The NIPC has also had trouble cooperating with government agencies. The report found that government agencies have not routinely reported information to the NIPC, and some organizations, like the Secret Service, have even pulled out their NIPC representatives because they felt agents were not being assigned appropriate duties.

The center, which costs tax-payers $27 million a year, also suffers from chronic staffing shortages, according to the report.

The report does not call for the dissolution of the center, and even praises it for its work with the FBI in investigating cyber-crimes. However, it did make several recommendations.

First it recommended that the Assistant to the President for National Security Affairs direct federal agencies and encourage the private sector to better define the types of information that need to be shared to protect against computer-based attacks.

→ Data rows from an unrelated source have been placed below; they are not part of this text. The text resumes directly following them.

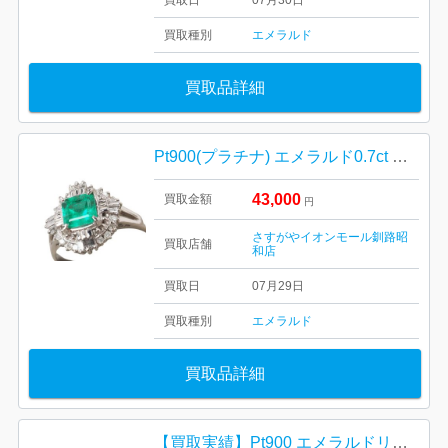
買取日
07月30日
買取種別
エメラルド
買取品詳細
Pt900(プラチナ) エメラルド0.7ct メレ0.3ct リング
43,000
買取金額
円
さすがやイオンモール釧路昭
買取店舗
和店
買取日
07月29日
買取種別
エメラルド
買取品詳細
【買取実績】Pt900 エメラルドリング 1ct メレダイヤ0.4ctを高価買取｜イオン登別店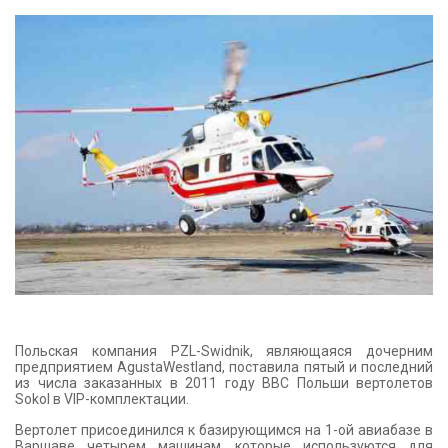
КОНТАКТЫ
Польская компания PZL-Swidnik, являющаяся дочерним
предприятием AgustaWestland, поставила пятый и последний
из числа заказанных в 2011 году ВВС Польши вертолетов
Sokol в VIP-комплектации.
Вертолет присоединился к базирующимся на 1-ой авиабазе в
Варшаве четырем машинам, которые используются для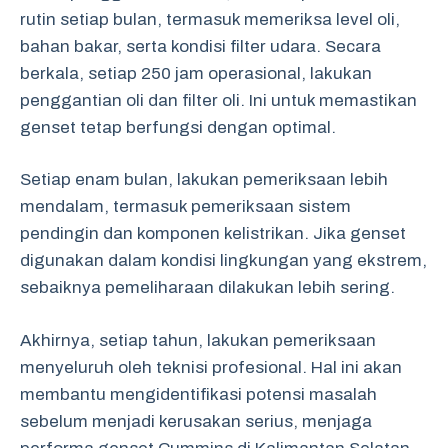
rutin setiap bulan, termasuk memeriksa level oli,
bahan bakar, serta kondisi filter udara. Secara
berkala, setiap 250 jam operasional, lakukan
penggantian oli dan filter oli. Ini untuk memastikan
genset tetap berfungsi dengan optimal.
Setiap enam bulan, lakukan pemeriksaan lebih
mendalam, termasuk pemeriksaan sistem
pendingin dan komponen kelistrikan. Jika genset
digunakan dalam kondisi lingkungan yang ekstrem,
sebaiknya pemeliharaan dilakukan lebih sering.
Akhirnya, setiap tahun, lakukan pemeriksaan
menyeluruh oleh teknisi profesional. Hal ini akan
membantu mengidentifikasi potensi masalah
sebelum menjadi kerusakan serius, menjaga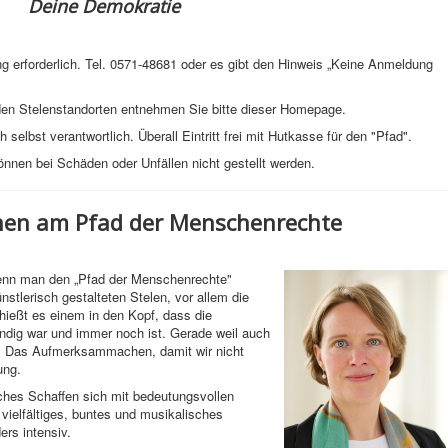
Deine Demokratie
ng erforderlich. Tel. 0571-48681 oder es gibt den Hinweis „Keine Anmeldung
den Stelenstandorten entnehmen Sie bitte dieser Homepage.
selbst verantwortlich. Überall Eintritt frei mit Hutkasse für den "Pfad".
nnen bei Schäden oder Unfällen nicht gestellt werden.
onen am Pfad der Menschenrechte
wenn man den „Pfad der Menschenrechte"
ünstlerisch gestalteten Stelen, vor allem die
chießt es einem in den Kopf, dass die
dig war und immer noch ist. Gerade weil auch
d. Das Aufmerksammachen, damit wir nicht
ung.
ches Schaffen sich mit bedeutungsvollen
 vielfältiges, buntes und musikalisches
rs intensiv.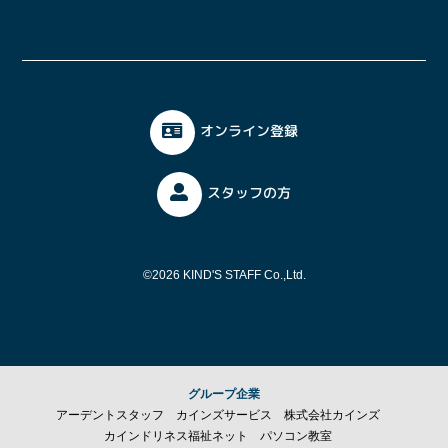
オンライン登録
スタッフの方
©2026 KIND'S STAFF Co.,Ltd.
グループ企業
アーデントスタッフ
カインズサービス
株式会社カインズ
カインドリネス福祉ネット
パソコン教室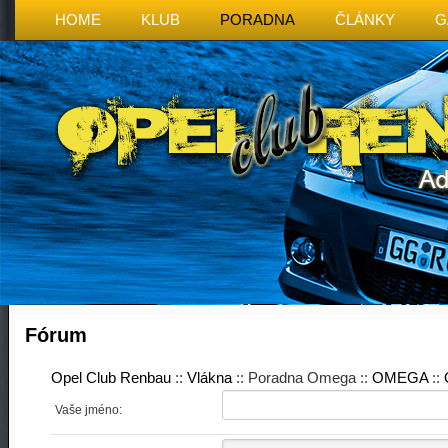
HOME
KLUB
PORADNA
ČLÁNKY
G
Fórum
Opel Club Renbau
::
Vlákna
:: Poradna Omega ::
OMEGA
::
Vaše jméno: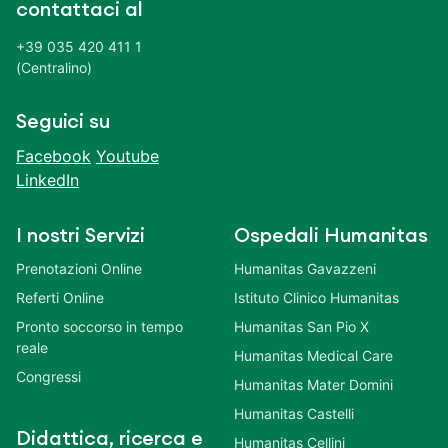
contattaci al
+39 035 420 411 1
(Centralino)
Seguici su
Facebook
Youtube
LinkedIn
I nostri Servizi
Ospedali Humanitas
Prenotazioni Online
Humanitas Gavazzeni
Referti Online
Istituto Clinico Humanitas
Pronto soccorso in tempo
Humanitas San Pio X
reale
Humanitas Medical Care
Congressi
Humanitas Mater Domini
Humanitas Castelli
Didattica, ricerca e
Humanitas Cellini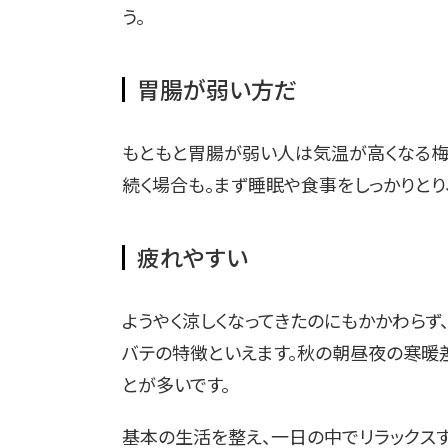
う。
胃腸が弱い方だ
もともと胃腸が弱い人は気温が高くなる梅
続く場合も。まず睡眠や食事をしっかりとり
疲れやすい
ようやく涼しくなってきたのにもかかわら
バテの特徴といえます。秋の朝昼夜の寒暖
とが多いです。
基本の生活を整え、一日の中でリラックス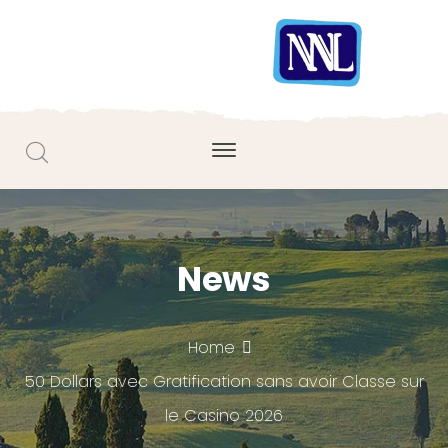
News
Home
50 Dollars avec Gratification sans avoir Classe sur
le Casino 2026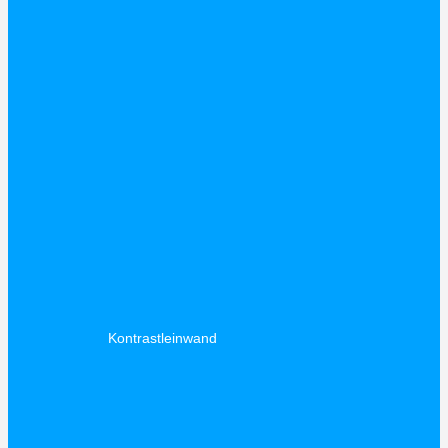
Kontrastleinwand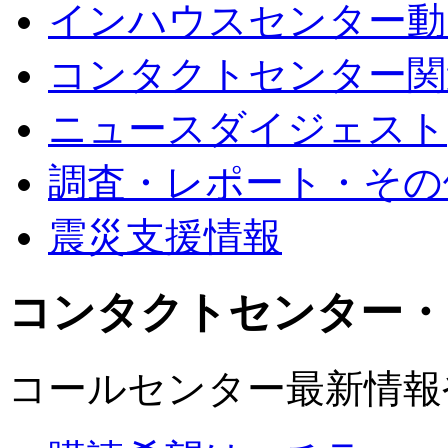
インハウスセンター動
コンタクトセンター関
ニュースダイジェスト
調査・レポート・その
震災支援情報
コンタクトセンター・
コールセンター最新情報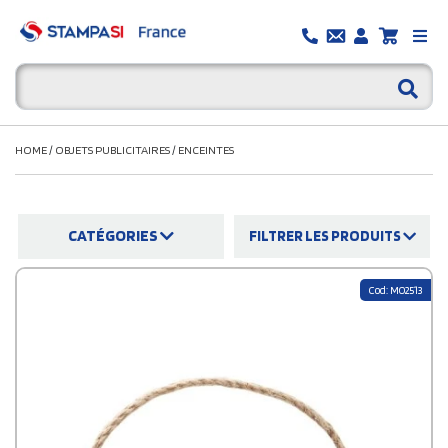
HOME
/
OBJETS PUBLICITAIRES
/
ENCEINTES
CATÉGORIES
FILTRER LES PRODUITS
Cod: MO2513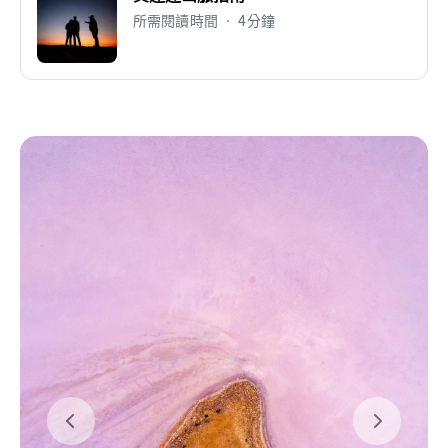
所需閱讀時間 • 4分鐘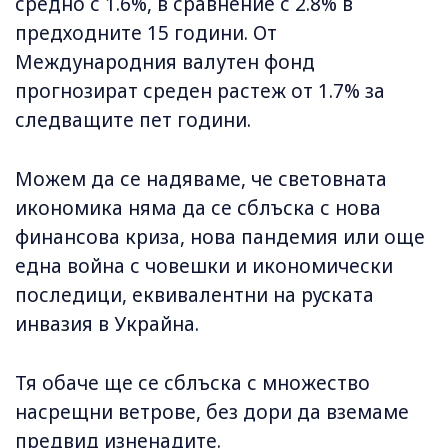
средно с 1.6%, в сравнение с 2.8% в
предходните 15 години. От
Международния валутен фонд
прогнозират среден растеж от 1.7% за
следващите пет години.
Можем да се надяваме, че световната
икономика няма да се сблъска с нова
финансова криза, нова пандемия или още
една война с човешки и икономически
последици, еквивалентни на руската
инвазия в Украйна.
Тя обаче ще се сблъска с множество
насрещни ветрове, без дори да вземаме
предвид изненадите.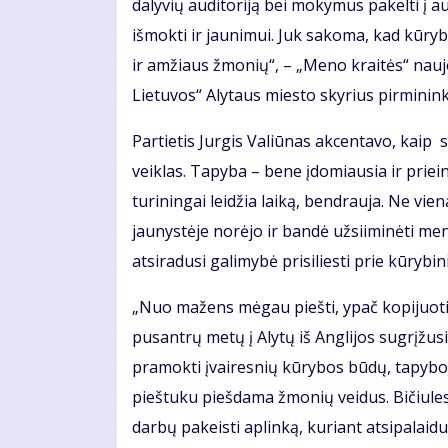
dalyvių auditoriją bei mokymus pakelti į 
išmokti ir jaunimui. Juk sakoma, kad kūryba 
ir amžiaus žmonių“, – „Meno kraitės“ na
Lietuvos“ Alytaus miesto skyrius pirmini
Partietis Jurgis Valiūnas akcentavo, kaip 
veiklas. Tapyba – bene įdomiausia ir prie
turiningai leidžia laiką, bendrauja. Ne vien
jaunystėje norėjo ir bandė užsiiminėti meni
atsiradusi galimybė prisiliesti prie kūrybin
„Nuo mažens mėgau piešti, ypač kopijuoti. 
pusantrų metų į Alytų iš Anglijos sugrįžusi
pramokti įvairesnių kūrybos būdų, tapybo
pieštuku piešdama žmonių veidus. Bičiules 
darbų pakeisti aplinką, kuriant atsipalaidu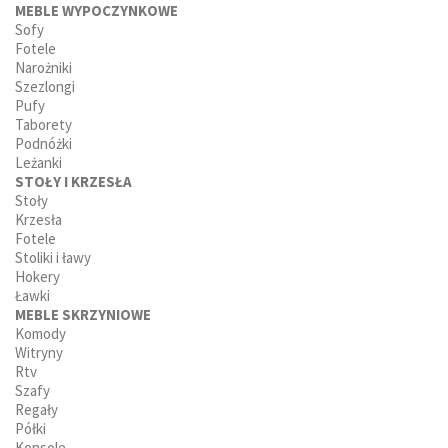
MEBLE WYPOCZYNKOWE
Sofy
Fotele
Narożniki
Szezlongi
Pufy
Taborety
Podnóżki
Leżanki
STOŁY I KRZESŁA
Stoły
Krzesła
Fotele
Stoliki i ławy
Hokery
Ławki
MEBLE SKRZYNIOWE
Komody
Witryny
Rtv
Szafy
Regały
Półki
Konsole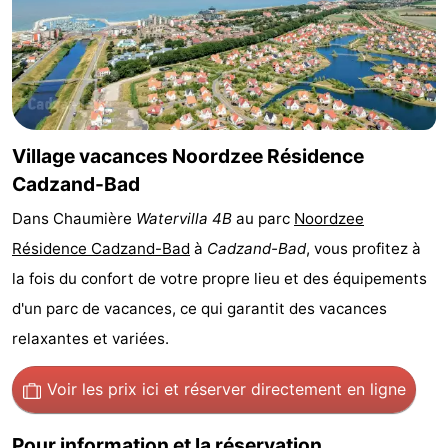
Bad
Zwinhoeve
Hôtels
Last
minutes
Plages
Village vacances Noordzee Résidence
Voir
Cadzand-Bad
et
Lieux
Dans Chaumière
Watervilla 4B
au parc
Noordzee
Résidence Cadzand-Bad
à
Cadzand-Bad
, vous profitez à
faire
d'intérêt
-
la fois du confort de votre propre lieu et des équipements
Musées
-
d'un parc de vacances, ce qui garantit des vacances
relaxantes et variées.
Monuments
-
Moulins
-
Voir les prix ici
et réserver directement en ligne
Points
Attractions
Pour information et la réservation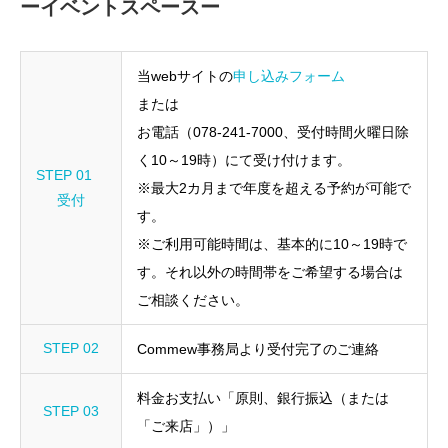
ーイベントスペースー
当webサイトの
申し込みフォーム
または
お電話（078-241-7000、受付時間火曜日除
く10～19時）にて受け付けます。
STEP 01
※最大2カ月まで年度を超える予約が可能で
受付
す。
※ご利用可能時間は、基本的に10～19時で
す。それ以外の時間帯をご希望する場合は
ご相談ください。
STEP 02
Commew事務局より受付完了のご連絡
料金お支払い「原則、銀行振込（または
STEP 03
「ご来店」）」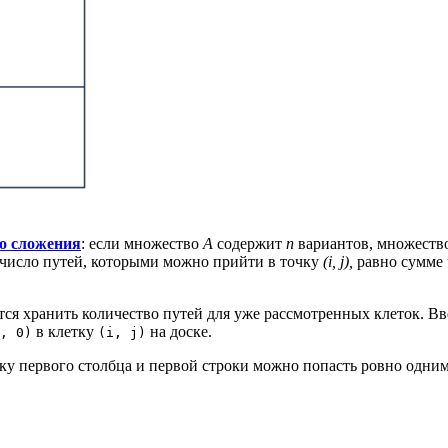
о сложения
: если множество
A
содержит
n
вариантов, множеств
о число путей, которыми можно прийти в точку
(i, j),
равно сумме 
тся хранить количество путей для уже рассмотренных клеток. В
в клетку
на доске.
, 0)
(i, j)
ку первого столбца и первой строки можно попасть ровно одним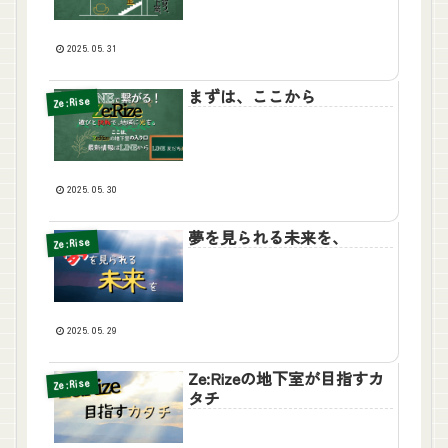
2025.05.31
まずは、ここから
Ze:Rise
2025.05.30
夢を見られる未来を、
Ze:Rise
2025.05.29
Ze:Rizeの地下室が目指すカ
Ze:Rise
タチ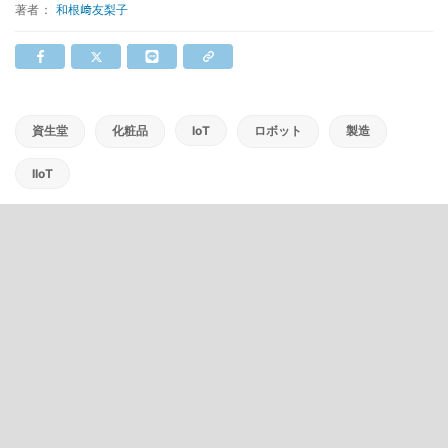
著者：
和根﨑友梨子
資生堂
化粧品
IoT
ロボット
製造
IIoT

It also recommended the development of a strategy for identifying assets of national significance, and the resolution of discrepancies between Presidential Decision Directive 63 (which established the NIPC) requirements and guidance by the federal Chief Information Officers Council regarding computer incident reporting by federal agencies.

Finally, it recommended that the Attorney General direct the FBI Director to direct the NIPC Director to formalize relationships between the NIPC and other federal entities like the Department of Defense and the Secret Service, and develop plans for a two-way exchange of information with private sector ISACs (Information Sharing and Analysis Centers).